- **EXERCISE BRIEF**
Copy every line of the material below word for word, keeping the same order.
───
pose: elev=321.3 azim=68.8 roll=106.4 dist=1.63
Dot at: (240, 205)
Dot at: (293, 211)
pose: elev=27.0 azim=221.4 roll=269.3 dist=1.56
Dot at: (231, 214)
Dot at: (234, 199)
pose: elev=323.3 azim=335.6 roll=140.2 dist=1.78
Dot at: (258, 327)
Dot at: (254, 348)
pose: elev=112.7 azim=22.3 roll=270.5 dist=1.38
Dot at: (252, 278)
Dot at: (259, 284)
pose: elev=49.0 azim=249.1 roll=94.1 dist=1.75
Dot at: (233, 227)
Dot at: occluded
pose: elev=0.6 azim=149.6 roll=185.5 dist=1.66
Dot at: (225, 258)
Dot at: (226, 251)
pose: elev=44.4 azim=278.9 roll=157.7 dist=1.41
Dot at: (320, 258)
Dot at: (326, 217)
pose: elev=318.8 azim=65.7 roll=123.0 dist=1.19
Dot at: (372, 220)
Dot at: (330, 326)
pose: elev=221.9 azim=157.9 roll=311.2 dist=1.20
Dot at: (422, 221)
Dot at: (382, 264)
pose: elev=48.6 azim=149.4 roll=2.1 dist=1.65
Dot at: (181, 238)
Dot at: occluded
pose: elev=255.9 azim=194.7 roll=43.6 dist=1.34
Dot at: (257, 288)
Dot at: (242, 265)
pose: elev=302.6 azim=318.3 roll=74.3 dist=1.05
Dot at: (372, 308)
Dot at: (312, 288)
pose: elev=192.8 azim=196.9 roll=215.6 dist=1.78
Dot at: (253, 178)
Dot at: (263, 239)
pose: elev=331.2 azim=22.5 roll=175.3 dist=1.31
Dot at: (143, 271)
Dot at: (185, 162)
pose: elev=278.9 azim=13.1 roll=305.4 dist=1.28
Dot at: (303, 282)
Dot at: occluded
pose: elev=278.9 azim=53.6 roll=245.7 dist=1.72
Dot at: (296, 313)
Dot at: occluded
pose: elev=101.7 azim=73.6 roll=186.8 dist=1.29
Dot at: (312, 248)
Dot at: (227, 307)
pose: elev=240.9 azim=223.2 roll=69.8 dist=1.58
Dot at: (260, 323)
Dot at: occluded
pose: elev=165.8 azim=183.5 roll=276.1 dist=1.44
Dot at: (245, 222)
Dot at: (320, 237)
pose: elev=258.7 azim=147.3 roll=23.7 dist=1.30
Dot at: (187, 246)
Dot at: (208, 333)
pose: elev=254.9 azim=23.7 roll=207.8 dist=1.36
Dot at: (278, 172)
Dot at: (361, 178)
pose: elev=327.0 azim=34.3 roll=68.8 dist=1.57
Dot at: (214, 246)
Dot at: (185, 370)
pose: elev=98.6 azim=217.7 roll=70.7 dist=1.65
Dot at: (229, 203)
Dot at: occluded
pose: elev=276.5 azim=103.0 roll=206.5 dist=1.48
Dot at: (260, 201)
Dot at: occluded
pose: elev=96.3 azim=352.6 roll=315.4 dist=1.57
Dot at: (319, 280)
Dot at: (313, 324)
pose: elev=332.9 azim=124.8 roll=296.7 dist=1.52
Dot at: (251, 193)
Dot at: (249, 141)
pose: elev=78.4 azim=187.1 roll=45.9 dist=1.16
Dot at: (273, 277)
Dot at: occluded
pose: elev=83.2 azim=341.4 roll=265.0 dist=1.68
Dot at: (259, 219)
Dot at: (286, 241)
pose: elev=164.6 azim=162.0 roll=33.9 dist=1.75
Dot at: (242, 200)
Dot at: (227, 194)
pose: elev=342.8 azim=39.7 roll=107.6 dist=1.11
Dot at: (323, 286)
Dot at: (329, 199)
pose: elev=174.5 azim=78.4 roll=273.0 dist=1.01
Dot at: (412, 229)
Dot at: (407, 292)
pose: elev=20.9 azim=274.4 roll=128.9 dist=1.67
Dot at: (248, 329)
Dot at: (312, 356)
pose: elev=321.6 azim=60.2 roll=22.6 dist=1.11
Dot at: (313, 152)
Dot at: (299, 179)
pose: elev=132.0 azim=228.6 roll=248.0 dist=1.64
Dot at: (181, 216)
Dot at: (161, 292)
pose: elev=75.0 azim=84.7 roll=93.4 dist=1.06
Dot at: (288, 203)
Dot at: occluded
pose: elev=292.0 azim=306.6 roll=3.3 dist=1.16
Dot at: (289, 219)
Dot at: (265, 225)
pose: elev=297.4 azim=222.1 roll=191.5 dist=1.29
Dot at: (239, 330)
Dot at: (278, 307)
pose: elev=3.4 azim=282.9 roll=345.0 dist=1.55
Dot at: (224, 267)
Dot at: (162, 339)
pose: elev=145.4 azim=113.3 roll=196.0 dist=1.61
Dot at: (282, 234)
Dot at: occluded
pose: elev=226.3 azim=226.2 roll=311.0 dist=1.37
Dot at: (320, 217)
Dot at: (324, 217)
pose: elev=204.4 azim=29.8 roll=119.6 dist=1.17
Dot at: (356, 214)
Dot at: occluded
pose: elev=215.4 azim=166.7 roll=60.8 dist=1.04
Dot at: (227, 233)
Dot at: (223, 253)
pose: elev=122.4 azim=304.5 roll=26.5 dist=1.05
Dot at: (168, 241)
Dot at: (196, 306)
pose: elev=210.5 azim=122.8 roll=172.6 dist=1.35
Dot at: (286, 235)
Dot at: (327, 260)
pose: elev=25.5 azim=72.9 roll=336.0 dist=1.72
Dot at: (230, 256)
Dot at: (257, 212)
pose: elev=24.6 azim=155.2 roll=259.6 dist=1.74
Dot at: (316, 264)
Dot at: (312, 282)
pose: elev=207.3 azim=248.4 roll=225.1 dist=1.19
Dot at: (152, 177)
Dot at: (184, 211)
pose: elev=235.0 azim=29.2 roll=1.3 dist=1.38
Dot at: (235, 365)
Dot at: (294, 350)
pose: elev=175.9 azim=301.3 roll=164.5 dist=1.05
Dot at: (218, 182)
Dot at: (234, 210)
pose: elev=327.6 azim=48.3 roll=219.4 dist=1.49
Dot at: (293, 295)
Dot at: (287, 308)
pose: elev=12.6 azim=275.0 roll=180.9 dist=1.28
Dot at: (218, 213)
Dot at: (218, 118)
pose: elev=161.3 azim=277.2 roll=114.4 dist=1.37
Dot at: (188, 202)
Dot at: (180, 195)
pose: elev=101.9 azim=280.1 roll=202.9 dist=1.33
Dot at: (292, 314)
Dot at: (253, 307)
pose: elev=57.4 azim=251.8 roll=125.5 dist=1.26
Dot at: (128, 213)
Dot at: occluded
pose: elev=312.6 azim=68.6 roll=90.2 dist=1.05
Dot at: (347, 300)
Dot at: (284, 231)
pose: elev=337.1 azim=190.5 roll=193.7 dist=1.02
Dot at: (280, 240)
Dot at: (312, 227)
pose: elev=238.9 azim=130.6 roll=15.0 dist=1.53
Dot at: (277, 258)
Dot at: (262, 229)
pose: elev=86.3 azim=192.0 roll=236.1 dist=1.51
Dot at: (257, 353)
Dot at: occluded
───
- **THE SOLUTION**
pose: elev=321.3 azim=68.8 roll=106.4 dist=1.63
Dot at: (240, 205)
Dot at: (293, 211)
pose: elev=27.0 azim=221.4 roll=269.3 dist=1.56
Dot at: (231, 214)
Dot at: (234, 199)
pose: elev=323.3 azim=335.6 roll=140.2 dist=1.78
Dot at: (258, 327)
Dot at: (254, 348)
pose: elev=112.7 azim=22.3 roll=270.5 dist=1.38
Dot at: (252, 278)
Dot at: (259, 284)
pose: elev=49.0 azim=249.1 roll=94.1 dist=1.75
Dot at: (233, 227)
Dot at: occluded
pose: elev=0.6 azim=149.6 roll=185.5 dist=1.66
Dot at: (225, 258)
Dot at: (226, 251)
pose: elev=44.4 azim=278.9 roll=157.7 dist=1.41
Dot at: (320, 258)
Dot at: (326, 217)
pose: elev=318.8 azim=65.7 roll=123.0 dist=1.19
Dot at: (372, 220)
Dot at: (330, 326)
pose: elev=221.9 azim=157.9 roll=311.2 dist=1.20
Dot at: (422, 221)
Dot at: (382, 264)
pose: elev=48.6 azim=149.4 roll=2.1 dist=1.65
Dot at: (181, 238)
Dot at: occluded
pose: elev=255.9 azim=194.7 roll=43.6 dist=1.34
Dot at: (257, 288)
Dot at: (242, 265)
pose: elev=302.6 azim=318.3 roll=74.3 dist=1.05
Dot at: (372, 308)
Dot at: (312, 288)
pose: elev=192.8 azim=196.9 roll=215.6 dist=1.78
Dot at: (253, 178)
Dot at: (263, 239)
pose: elev=331.2 azim=22.5 roll=175.3 dist=1.31
Dot at: (143, 271)
Dot at: (185, 162)
pose: elev=278.9 azim=13.1 roll=305.4 dist=1.28
Dot at: (303, 282)
Dot at: occluded
pose: elev=278.9 azim=53.6 roll=245.7 dist=1.72
Dot at: (296, 313)
Dot at: occluded
pose: elev=101.7 azim=73.6 roll=186.8 dist=1.29
Dot at: (312, 248)
Dot at: (227, 307)
pose: elev=240.9 azim=223.2 roll=69.8 dist=1.58
Dot at: (260, 323)
Dot at: occluded
pose: elev=165.8 azim=183.5 roll=276.1 dist=1.44
Dot at: (245, 222)
Dot at: (320, 237)
pose: elev=258.7 azim=147.3 roll=23.7 dist=1.30
Dot at: (187, 246)
Dot at: (208, 333)
pose: elev=254.9 azim=23.7 roll=207.8 dist=1.36
Dot at: (278, 172)
Dot at: (361, 178)
pose: elev=327.0 azim=34.3 roll=68.8 dist=1.57
Dot at: (214, 246)
Dot at: (185, 370)
pose: elev=98.6 azim=217.7 roll=70.7 dist=1.65
Dot at: (229, 203)
Dot at: occluded
pose: elev=276.5 azim=103.0 roll=206.5 dist=1.48
Dot at: (260, 201)
Dot at: occluded
pose: elev=96.3 azim=352.6 roll=315.4 dist=1.57
Dot at: (319, 280)
Dot at: (313, 324)
pose: elev=332.9 azim=124.8 roll=296.7 dist=1.52
Dot at: (251, 193)
Dot at: (249, 141)
pose: elev=78.4 azim=187.1 roll=45.9 dist=1.16
Dot at: (273, 277)
Dot at: occluded
pose: elev=83.2 azim=341.4 roll=265.0 dist=1.68
Dot at: (259, 219)
Dot at: (286, 241)
pose: elev=164.6 azim=162.0 roll=33.9 dist=1.75
Dot at: (242, 200)
Dot at: (227, 194)
pose: elev=342.8 azim=39.7 roll=107.6 dist=1.11
Dot at: (323, 286)
Dot at: (329, 199)
pose: elev=174.5 azim=78.4 roll=273.0 dist=1.01
Dot at: (412, 229)
Dot at: (407, 292)
pose: elev=20.9 azim=274.4 roll=128.9 dist=1.67
Dot at: (248, 329)
Dot at: (312, 356)
pose: elev=321.6 azim=60.2 roll=22.6 dist=1.11
Dot at: (313, 152)
Dot at: (299, 179)
pose: elev=132.0 azim=228.6 roll=248.0 dist=1.64
Dot at: (181, 216)
Dot at: (161, 292)
pose: elev=75.0 azim=84.7 roll=93.4 dist=1.06
Dot at: (288, 203)
Dot at: occluded
pose: elev=292.0 azim=306.6 roll=3.3 dist=1.16
Dot at: (289, 219)
Dot at: (265, 225)
pose: elev=297.4 azim=222.1 roll=191.5 dist=1.29
Dot at: (239, 330)
Dot at: (278, 307)
pose: elev=3.4 azim=282.9 roll=345.0 dist=1.55
Dot at: (224, 267)
Dot at: (162, 339)
pose: elev=145.4 azim=113.3 roll=196.0 dist=1.61
Dot at: (282, 234)
Dot at: occluded
pose: elev=226.3 azim=226.2 roll=311.0 dist=1.37
Dot at: (320, 217)
Dot at: (324, 217)
pose: elev=204.4 azim=29.8 roll=119.6 dist=1.17
Dot at: (356, 214)
Dot at: occluded
pose: elev=215.4 azim=166.7 roll=60.8 dist=1.04
Dot at: (227, 233)
Dot at: (223, 253)
pose: elev=122.4 azim=304.5 roll=26.5 dist=1.05
Dot at: (168, 241)
Dot at: (196, 306)
pose: elev=210.5 azim=122.8 roll=172.6 dist=1.35
Dot at: (286, 235)
Dot at: (327, 260)
pose: elev=25.5 azim=72.9 roll=336.0 dist=1.72
Dot at: (230, 256)
Dot at: (257, 212)
pose: elev=24.6 azim=155.2 roll=259.6 dist=1.74
Dot at: (316, 264)
Dot at: (312, 282)
pose: elev=207.3 azim=248.4 roll=225.1 dist=1.19
Dot at: (152, 177)
Dot at: (184, 211)
pose: elev=235.0 azim=29.2 roll=1.3 dist=1.38
Dot at: (235, 365)
Dot at: (294, 350)
pose: elev=175.9 azim=301.3 roll=164.5 dist=1.05
Dot at: (218, 182)
Dot at: (234, 210)
pose: elev=327.6 azim=48.3 roll=219.4 dist=1.49
Dot at: (293, 295)
Dot at: (287, 308)
pose: elev=12.6 azim=275.0 roll=180.9 dist=1.28
Dot at: (218, 213)
Dot at: (218, 118)
pose: elev=161.3 azim=277.2 roll=114.4 dist=1.37
Dot at: (188, 202)
Dot at: (180, 195)
pose: elev=101.9 azim=280.1 roll=202.9 dist=1.33
Dot at: (292, 314)
Dot at: (253, 307)
pose: elev=57.4 azim=251.8 roll=125.5 dist=1.26
Dot at: (128, 213)
Dot at: occluded
pose: elev=312.6 azim=68.6 roll=90.2 dist=1.05
Dot at: (347, 300)
Dot at: (284, 231)
pose: elev=337.1 azim=190.5 roll=193.7 dist=1.02
Dot at: (280, 240)
Dot at: (312, 227)
pose: elev=238.9 azim=130.6 roll=15.0 dist=1.53
Dot at: (277, 258)
Dot at: (262, 229)
pose: elev=86.3 azim=192.0 roll=236.1 dist=1.51
Dot at: (257, 353)
Dot at: occluded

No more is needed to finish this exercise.